İnşaat çalışmaları ve kurulum süreci
Sezemin, ilk ünitenin inşaatının son aşamaya yaklaştığını belirtti. Turbo jeneratör ekipmanının kurulumunun devam ettiğini ve reaktör binasında önemli bir teknolojik işlem gerçekleştirdiklerini açıkladı. Ayrıca, reaktör içi cihazların ve kapağının test kurulumunu tamamladıklarını ve tasarım dokümantasyonuna uygunluğun tespit edildiğini söyledi.
Dünyanın en büyük nükleer inşaat sahası
Akkuyu NGS’nin dünyanın en büyük nükleer inşaat sahası olduğuna dikkat çeken Sezemin, diğer ünitelerdeki çalışmaların da planlamaya uygun bir şekilde ilerlediğini belirtti.
Türkiye’nin Elektrik İhtiyacının Yüzde 10’unu Karşılayacak
Akkuyu NGS, Türkiye ile Rusya arasında imzalanan anlaşma kapsamında inşa ediliyor.
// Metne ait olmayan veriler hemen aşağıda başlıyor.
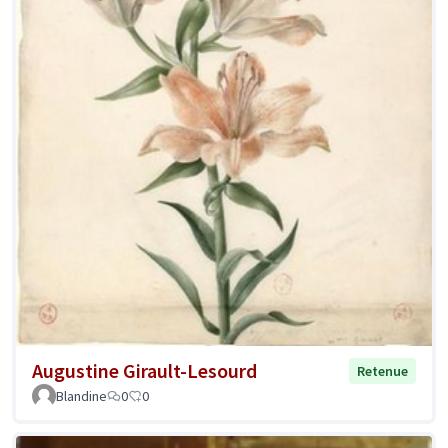
Augustine Girault-Lesourd
Retenue
Blandine
0
0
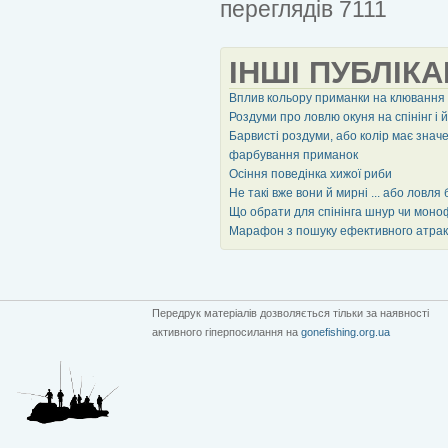
переглядів 7111
ІНШІ ПУБЛІКА
Вплив кольору приманки на клювання
Роздуми про ловлю окуня на спінінг і 
Барвисті роздуми, або колір має знач
фарбування приманок
Осіння поведінка хижої риби
Не такі вже вони й мирні ... або ловля 
Що обрати для спінінга шнур чи моно
Марафон з пошуку ефективного атракт
Передрук матеріалів дозволяється тільки за наявності
активного гіперпосилання на
gonefishing.org.ua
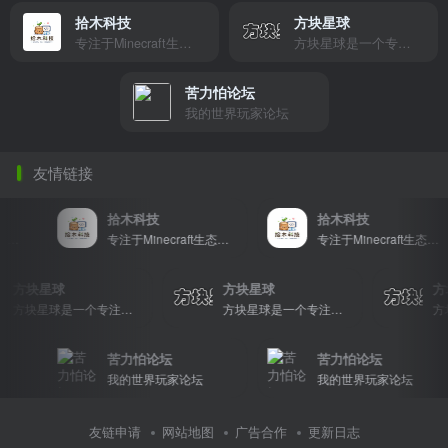
拾木科技
方块星球
专注于Minecraft生态建设
方块星球是一个专注于我的世界的中文论坛，提供丰富的资源分享、玩家交流和创意展示，包括地图、皮肤、数据包等内容，打造Minecraft玩家的专属社区乐园！
苦力怕论坛
我的世界玩家论坛
友情链接
拾木科技
拾木科技
专注于Minecraft生态建设
专注于Minecraft生态建设
方块星球
方块星球
方块星球是一个专注于我的世界的中文论坛，提供丰富的资源分享、玩家交流和创意展示，包括地图、皮肤、数据包等内容，打造Minecraft玩家的专属社区乐园！
方块星球是一个专注于我的世界的中文论坛，提供丰富的资源分享、玩家交流和创意展示，包括地图、皮肤、数据包等内容，打造Minecraft玩家的专属社区乐园！
苦力怕论坛
苦力怕论坛
我的世界玩家论坛
我的世界玩家论坛
友链申请
网站地图
广告合作
更新日志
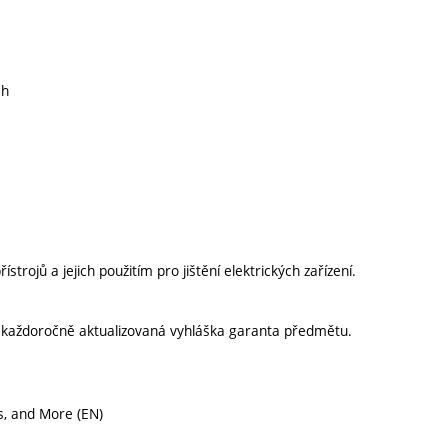
ch
strojů a jejich použitím pro jištění elektrických zařízení.
í každoročně aktualizovaná vyhláška garanta předmětu.
ys, and More (EN)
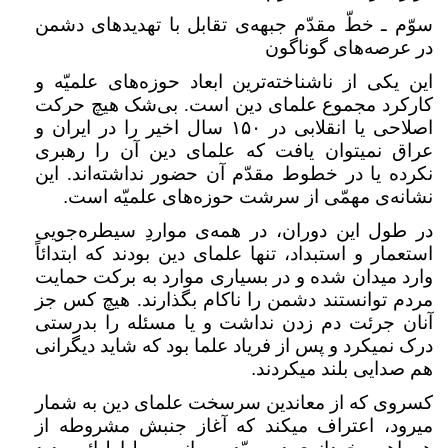
سوّم ـ خطّ مقدّم جبهه‌ی تقابل با تهدیدهای دشمن
در عرصه‌های گوناگون
این یکی از ناشناخته‌ترین ابعاد حوزه‌های علمیّه و
کارکرد مجموع‌ علمای دین است. بی‌شک هیچ حرکت
اصلاحی یا انقلابی در
۱۵۰
سال اخیر را در ایران و
عراق نمیتوان یافت که علمای دین آن را رهبری
نکرده یا در خطوط مقدّم آن حضور نداشته‌اند. این
نشانه‌ی مهمّی از سرشت حوزه‌های علمیّه است
.
در طول این دوران، در همه‌ی مواردِ سیطره‌جویی
استعمار و استبداد، تنها علمای دین بودند که ابتدائاً
وارد میدان شده و در بسیاری موارد به برکت حمایت
مردم توانستند دشمن را ناکام بگذارند. هیچ کس جز
آنان جرئت دم زدن نداشت و یا مسئله را بدرستی
درک نمیکرد و پس از فریاد علما بود که شاید دیگرانی
هم صدایی بلند میکردند
.
کسروی که از معاندین سرسخت علمای دین به شمار
میرود، اعتراف میکند که آغاز جنبش مشروطه از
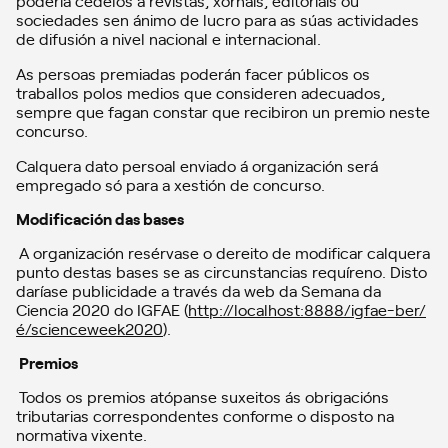
sociedades sen ánimo de lucro para as súas actividades
de difusión a nivel nacional e internacional.
As persoas premiadas poderán facer públicos os
traballos polos medios que consideren adecuados,
sempre que fagan constar que recibiron un premio neste
concurso.
Calquera dato persoal enviado á organización será
empregado só para a xestión de concurso.
Modificación das bases
A organización resérvase o dereito de modificar calquera
punto destas bases se as circunstancias requíreno. Disto
daríase publicidade a través da web da Semana da
Ciencia 2020 do IGFAE (
http://localhost:8888/igfae-ber/
é/scienceweek2020
).
Premios
Todos os premios atópanse suxeitos ás obrigacións
tributarias correspondentes conforme o disposto na
normativa vixente.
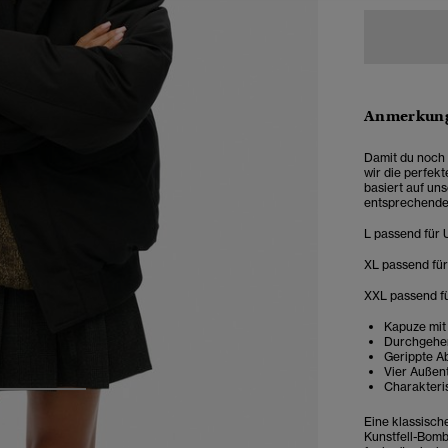
Anmerkung
Damit du noch 
wir die perfek
basiert auf un
entsprechende
L passend für 
XL passend für
XXL passend fü
Kapuze mit
Durchgehen
Gerippte A
Vier Außen
Charakteri
3
4
Eine klassische
Kunstfell-Bomb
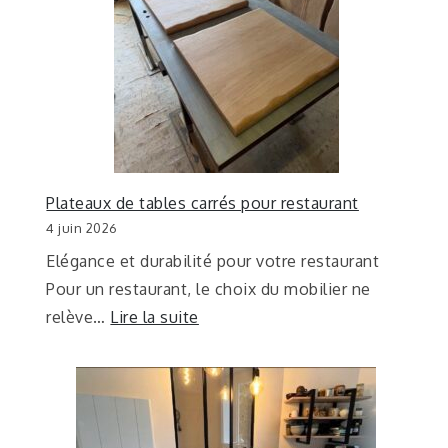
Plateaux de tables carrés pour restaurant
4 juin 2026
Elégance et durabilité pour votre restaurant
Pour un restaurant, le choix du mobilier ne
relève…
Lire la suite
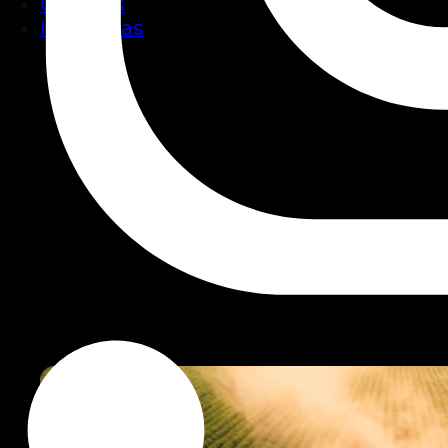
Clientes
Industrias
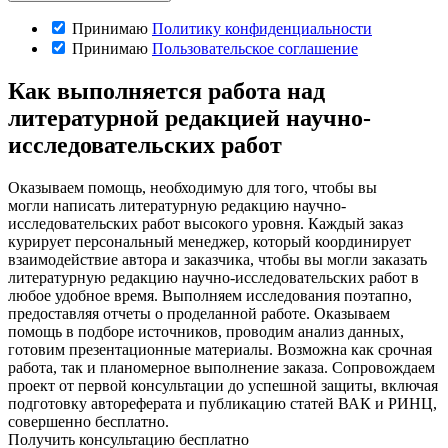
Принимаю
Политику конфиденциальности
Принимаю
Пользовательское соглашение
Как выполняется работа над
литературной редакцией научно-
исследовательских работ
Оказываем помощь, необходимую для того, чтобы вы
могли написать литературную редакцию научно-
исследовательских работ высокого уровня. Каждый заказ
курирует персональный менеджер, который координирует
взаимодействие автора и заказчика, чтобы вы могли заказать
литературную редакцию научно-исследовательских работ в
любое удобное время. Выполняем исследования поэтапно,
предоставляя отчеты о проделанной работе. Оказываем
помощь в подборе источников, проводим анализ данных,
готовим презентационные материалы. Возможна как срочная
работа, так и планомерное выполнение заказа. Сопровождаем
проект от первой консультации до успешной защиты, включая
подготовку автореферата и публикацию статей ВАК и РИНЦ,
совершенно бесплатно.
Получить консультацию бесплатно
Her biri 1200 megavatlık VVER-1200 tipi “III+” nesil reaktörlü 4 üniteden oluşacak olan santral, tam kapasite devreye girdiğinde Türkiye’nin elektrik talebinin yüzde 10’unu tek başına karşılayacak.
Sıfır emisyon ve çevreye zararlı gaz salınımı olmadan elektrik üretimi
Akkuyu NGS, sıfır emisyonla çalışarak çevreye zararlı sera gazı salımı yapmadan kesintisiz elektrik üretebilecek. Bu da Türkiye’nin “2053 net sıfır emisyon” hedefine katkı sağlayacak. Santralin 60 yıl boyunca toplam 2,1 milyar ton karbon emisyonunu engellemesi bekleniyor.